Question

For the following DE, check that \(y_1\) is a solution of the corresponding homogeneous equation and then calculate the general solution by the reduction of order method.

\[y^{\prime\prime} -4y^\prime +3y=3x-4;\qquad y_1 =e^x\]

Answer 1

\[y^{\prime\prime} -4y^\prime +3y=3x-4;\qquad y_1 =e^x\]
\[\qquad\qquad\qquad\qquad\qquad\qquad y_1^\prime =e^x\]\[\qquad\qquad\qquad\qquad\qquad\qquad y_1^{\prime\prime} =e^x\]
\[y_1^{\prime\prime} -4y_1^\prime +3y_1=0\]\[\left(e^x\right) -4\left(e^x\right)+3\left(e^x\right) =0\]\[\left(1-4+3\right)e^x=0\]
\[\therefore\qquad y_1= e^x\qquad\text{is a solution to the homogenous equation}\]

Answer 2

\[y=y_p+y_c\]\[y_p=y_1+y_2\]\[y_2=uy_1\]

Answer 3

\[y_2=uy_1=ue^x\]\[y_2^\prime=u^\prime e^x+ue^x=(u^\prime+u)e^x\]\[y_2^{\prime\prime}=(u^{\prime\prime}+u^\prime)e^x+(u^\prime+u)e^x\]\[y_2^{\prime\prime}=(u^{\prime\prime}+2u^\prime+u)e^x\]

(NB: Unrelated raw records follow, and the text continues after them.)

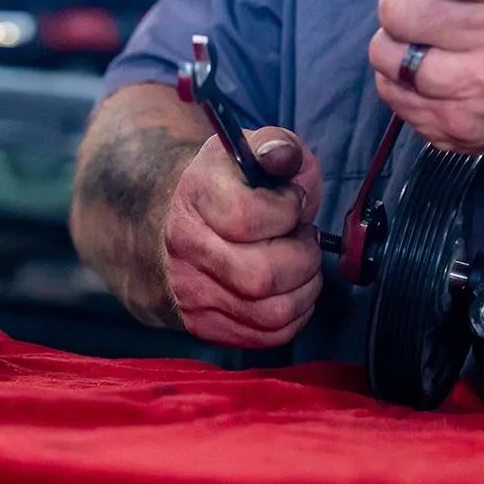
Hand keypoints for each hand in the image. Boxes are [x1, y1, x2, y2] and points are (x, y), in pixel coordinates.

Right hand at [163, 127, 323, 346]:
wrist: (178, 220)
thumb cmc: (230, 185)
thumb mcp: (254, 149)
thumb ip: (278, 147)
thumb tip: (282, 158)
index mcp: (196, 193)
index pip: (248, 218)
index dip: (288, 211)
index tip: (293, 202)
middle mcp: (185, 245)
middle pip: (262, 276)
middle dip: (302, 258)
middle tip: (302, 239)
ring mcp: (190, 291)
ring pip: (271, 313)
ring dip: (304, 289)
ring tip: (298, 263)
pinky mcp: (202, 325)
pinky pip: (268, 335)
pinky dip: (295, 315)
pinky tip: (290, 288)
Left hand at [367, 0, 483, 163]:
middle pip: (397, 5)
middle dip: (407, 0)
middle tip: (437, 8)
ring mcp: (479, 89)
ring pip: (385, 52)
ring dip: (399, 42)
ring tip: (433, 41)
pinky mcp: (456, 129)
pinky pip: (390, 91)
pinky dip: (401, 79)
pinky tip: (435, 73)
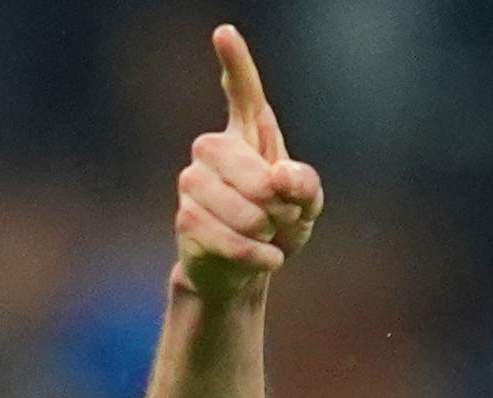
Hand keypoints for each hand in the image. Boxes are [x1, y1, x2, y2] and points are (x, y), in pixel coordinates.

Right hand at [173, 24, 322, 300]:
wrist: (245, 270)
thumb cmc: (277, 226)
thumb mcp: (306, 204)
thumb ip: (305, 184)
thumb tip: (280, 176)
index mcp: (248, 134)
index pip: (242, 91)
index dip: (235, 63)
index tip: (225, 33)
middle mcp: (213, 149)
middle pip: (251, 169)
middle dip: (275, 201)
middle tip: (280, 215)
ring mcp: (193, 182)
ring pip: (239, 206)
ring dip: (264, 228)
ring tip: (269, 235)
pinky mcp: (186, 219)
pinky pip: (228, 237)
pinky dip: (256, 253)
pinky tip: (267, 257)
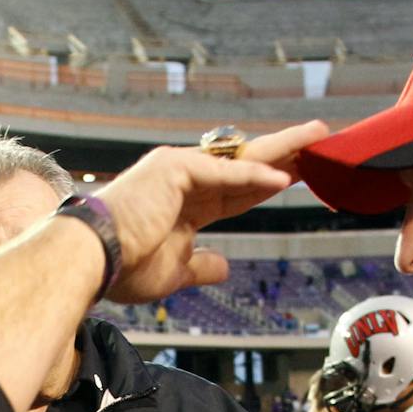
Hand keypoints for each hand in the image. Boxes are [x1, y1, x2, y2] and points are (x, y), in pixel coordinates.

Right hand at [96, 121, 329, 303]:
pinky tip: (286, 177)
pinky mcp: (174, 169)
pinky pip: (224, 174)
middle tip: (318, 140)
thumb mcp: (175, 272)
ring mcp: (177, 169)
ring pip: (241, 160)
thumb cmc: (123, 267)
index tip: (295, 178)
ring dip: (281, 150)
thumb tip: (224, 266)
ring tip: (316, 139)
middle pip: (244, 166)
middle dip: (283, 154)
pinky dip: (255, 175)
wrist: (93, 261)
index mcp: (183, 202)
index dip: (265, 185)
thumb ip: (202, 266)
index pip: (234, 191)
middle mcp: (182, 178)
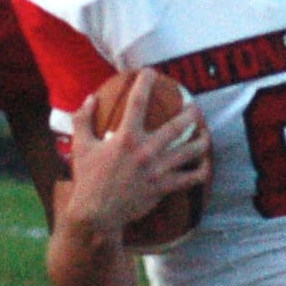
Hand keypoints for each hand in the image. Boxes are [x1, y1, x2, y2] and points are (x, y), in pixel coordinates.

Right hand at [65, 70, 210, 239]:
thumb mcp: (80, 146)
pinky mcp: (163, 187)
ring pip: (190, 151)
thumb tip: (90, 98)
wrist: (96, 213)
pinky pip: (190, 178)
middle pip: (177, 126)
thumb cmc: (87, 179)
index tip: (151, 72)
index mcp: (126, 138)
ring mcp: (157, 170)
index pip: (138, 102)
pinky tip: (205, 165)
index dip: (145, 82)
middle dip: (190, 113)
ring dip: (202, 140)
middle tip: (195, 107)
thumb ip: (83, 120)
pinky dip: (201, 171)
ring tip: (205, 134)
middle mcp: (145, 151)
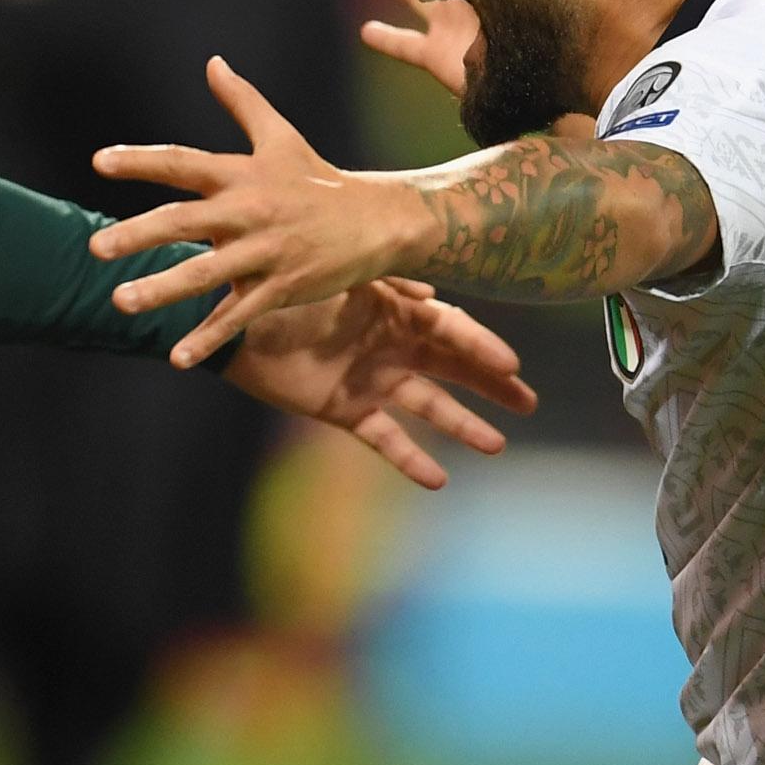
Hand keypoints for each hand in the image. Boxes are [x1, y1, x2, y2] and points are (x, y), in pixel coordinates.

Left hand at [92, 57, 441, 364]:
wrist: (377, 222)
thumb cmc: (319, 179)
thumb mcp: (280, 137)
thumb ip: (242, 101)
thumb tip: (212, 62)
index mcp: (242, 175)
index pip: (183, 163)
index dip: (140, 160)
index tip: (98, 162)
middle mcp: (248, 212)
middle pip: (185, 221)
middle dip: (138, 235)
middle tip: (94, 248)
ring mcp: (264, 253)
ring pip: (206, 275)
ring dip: (162, 290)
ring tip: (120, 302)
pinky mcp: (280, 288)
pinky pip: (238, 315)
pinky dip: (208, 338)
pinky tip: (177, 358)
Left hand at [223, 282, 531, 490]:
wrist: (236, 327)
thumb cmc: (288, 295)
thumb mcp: (341, 283)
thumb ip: (386, 290)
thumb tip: (435, 298)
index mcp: (394, 312)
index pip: (451, 331)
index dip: (482, 347)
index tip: (514, 365)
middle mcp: (390, 347)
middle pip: (452, 369)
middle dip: (490, 385)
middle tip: (528, 403)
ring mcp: (371, 381)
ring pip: (427, 407)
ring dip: (462, 425)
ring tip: (497, 444)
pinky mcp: (346, 410)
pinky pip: (385, 439)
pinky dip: (410, 459)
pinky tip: (438, 480)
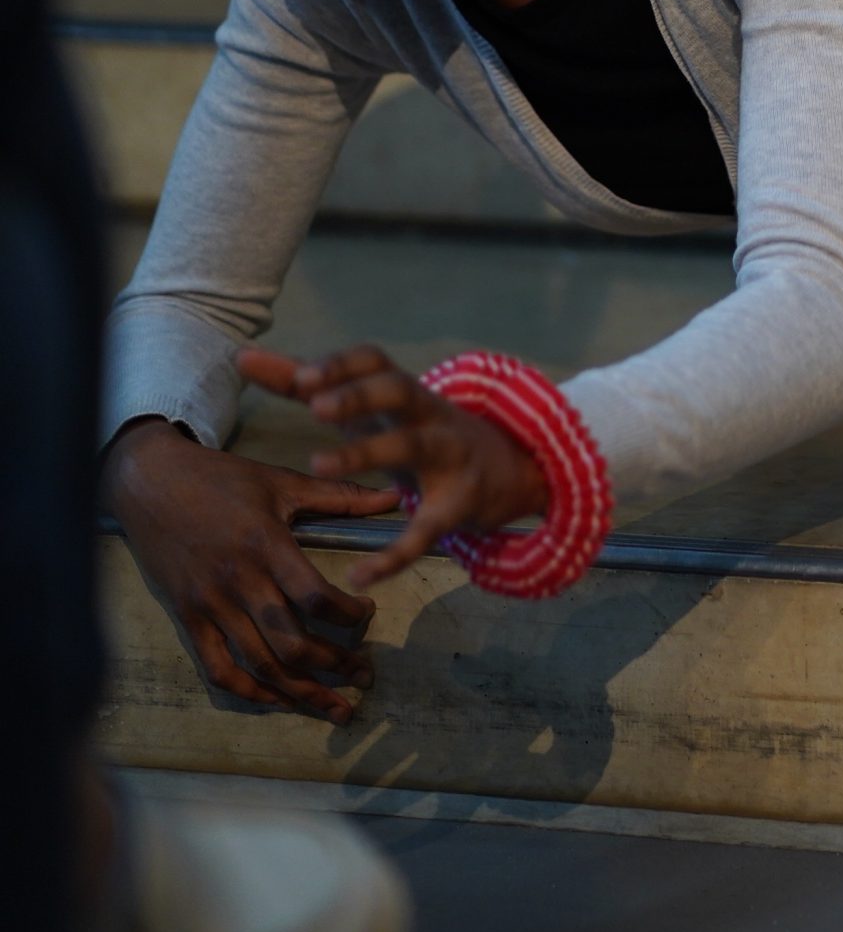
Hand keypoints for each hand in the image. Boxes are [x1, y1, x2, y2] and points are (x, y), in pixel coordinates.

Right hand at [101, 419, 398, 721]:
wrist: (148, 482)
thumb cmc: (219, 478)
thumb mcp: (281, 481)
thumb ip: (340, 495)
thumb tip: (395, 499)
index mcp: (266, 546)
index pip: (314, 597)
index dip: (349, 616)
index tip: (368, 615)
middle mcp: (237, 582)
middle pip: (290, 643)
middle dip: (335, 666)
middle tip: (366, 677)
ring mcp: (209, 604)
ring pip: (258, 664)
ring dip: (301, 691)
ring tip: (337, 707)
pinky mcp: (186, 616)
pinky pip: (218, 667)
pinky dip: (250, 691)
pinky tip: (279, 700)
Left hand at [238, 344, 550, 591]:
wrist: (510, 473)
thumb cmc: (421, 432)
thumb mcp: (372, 409)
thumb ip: (308, 384)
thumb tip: (242, 357)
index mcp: (404, 392)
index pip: (376, 362)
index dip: (341, 366)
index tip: (303, 378)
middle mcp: (429, 415)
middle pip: (399, 389)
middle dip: (360, 396)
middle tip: (316, 407)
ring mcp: (449, 457)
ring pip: (412, 446)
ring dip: (366, 452)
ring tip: (318, 464)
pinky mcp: (458, 505)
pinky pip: (427, 529)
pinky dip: (395, 553)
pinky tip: (361, 573)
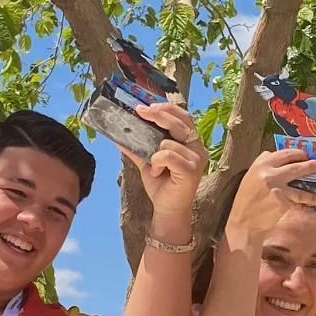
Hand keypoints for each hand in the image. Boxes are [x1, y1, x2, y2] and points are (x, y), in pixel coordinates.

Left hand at [120, 103, 208, 218]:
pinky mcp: (192, 169)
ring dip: (154, 154)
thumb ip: (137, 147)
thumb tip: (118, 134)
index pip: (183, 116)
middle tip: (139, 111)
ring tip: (154, 167)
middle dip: (158, 114)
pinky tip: (158, 173)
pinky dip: (157, 163)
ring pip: (168, 142)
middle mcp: (197, 147)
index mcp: (190, 142)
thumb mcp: (147, 161)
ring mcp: (197, 158)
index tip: (145, 106)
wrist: (167, 209)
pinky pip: (167, 155)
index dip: (166, 107)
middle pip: (179, 121)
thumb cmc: (161, 185)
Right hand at [224, 149, 315, 243]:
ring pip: (301, 189)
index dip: (297, 153)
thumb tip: (284, 162)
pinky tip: (314, 205)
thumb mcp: (251, 178)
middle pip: (295, 166)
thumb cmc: (246, 201)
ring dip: (314, 191)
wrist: (243, 222)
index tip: (304, 155)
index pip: (283, 154)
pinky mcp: (283, 204)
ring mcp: (277, 189)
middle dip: (311, 165)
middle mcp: (269, 174)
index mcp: (260, 165)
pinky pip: (297, 203)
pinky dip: (305, 204)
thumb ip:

\[y_2^{\prime\prime} -4y_2^\prime +3y_2=0\]\[\left((u^{\prime\prime}+2u^\prime+u)e^x\right) -4\left((u^\prime+u)e^x\right) +3\left(ue^x\right)=0\]\[\left(u^{\prime\prime}+2u^\prime+u -4u^\prime-4u +3u\right)e^x=0\]\[\left(u^{\prime\prime}-2u^\prime\right)e^x=0\]\[u^{\prime\prime}-2u^\prime=0\]

Answer 4

\[\text{let } p=u^\prime\]\[p^\prime=u^{\prime\prime}\]
\[p^\prime-2p=0\]

Answer 5

\[\mu(x)=e^{\int-2\text dx}=e^{-2x}\]
\[\left(pe^{-2x}\right)^\prime=0\]\[pe^{-2x}=\int 0\cdot\text dx\]\[pe^{-2x}=1\]\[p=e^{2x}\]\[u^{\prime}=e^{2x}\]\[u=\frac {e^{2x}}2\]

Answer 6

\[y_2=e^{2x}y_1\]
\[y_p=ae^x+be^xe^{2x}\]\[=ae^x+be^{3x}\]

Answer 7

how should i find \(y_c\)

Answer 8

Laplace transform is the best way to solve it.
follow me.

Answer 9

the question is asking for reduction of order method.

Answer 10

ok I will give you a beautiful solution to reduction.
follow me.

Answer 11

@mahmit2012 doesn't Laplace transform requite initial values??

Answer 12

ok